🤖 AI Summary
This work addresses key system challenges in graph-based vector indexing under disaggregated memory architectures, including low network efficiency, non-contiguous remote memory accesses, and redundant data transfers during batch queries. The paper proposes d-HNSW, the first RDMA-enabled vector search engine tailored for disaggregated memory, which preserves the high recall (94%) of HNSW while optimizing remote access and computation scheduling through a hardware-software co-design. Core innovations include representative-point indexing, an RDMA-friendly graph layout, query-aware data loading, and a pipelined execution mechanism. Experimental results demonstrate that d-HNSW achieves up to 10× lower latency and over 100× higher throughput in public cloud environments compared to existing approaches.
📝 Abstract
Efficient vector search is essential for powering large-scale AI applications, such as LLMs.
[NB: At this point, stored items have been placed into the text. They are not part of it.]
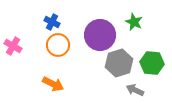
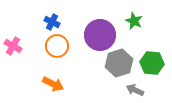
green star: moved 1 px up
orange circle: moved 1 px left, 1 px down
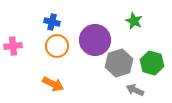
blue cross: rotated 14 degrees counterclockwise
purple circle: moved 5 px left, 5 px down
pink cross: rotated 36 degrees counterclockwise
green hexagon: rotated 10 degrees clockwise
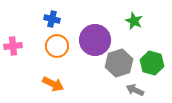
blue cross: moved 3 px up
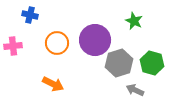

Existing solutions are designed for monolithic architectures where compute and memory are tightly coupled. Recently, disaggregated architecture breaks this coupling by separating compution and memory resources into independently scalable pools to improve utilization. However, applying vector database on disaggregated memory system brings unique challenges to system design due to its graph-based index. We present d-HNSW, the first RDMA-based vector search engine optimized for disaggregated memory systems. d-HNSW preserves HNSW's high accuracy while addressing the new system-level challenges introduced by disaggregation: 1) network inefficiency from pointer-chasing traversals, 2) non-contiguous remote memory layout induced by dynamic insertions, 3) redundant data transfers in batch workloads, and 4) resource underutilization due to sequential execution. d-HNSW tackles these challenges through a set of hardware-algorithm co-designed techniques, including 1) balanced clustering with a lightweight representative index to reduce network round-trips and ensure predictable latency, 2) an RDMA-friendly graph layout that preserves data contiguity under dynamic insertions, 3) query-aware data loading to eliminate redundant fetches across batch queries, and 4) a pipelined execution model that overlaps RDMA transfers with computation to hide network latency and improve throughput. Our evaluation results in a public cloud show that d-HNSW achieves up to < 10-2x query latency and > 100x query throughput compared to other baselines, while maintaining a high recall of 94%.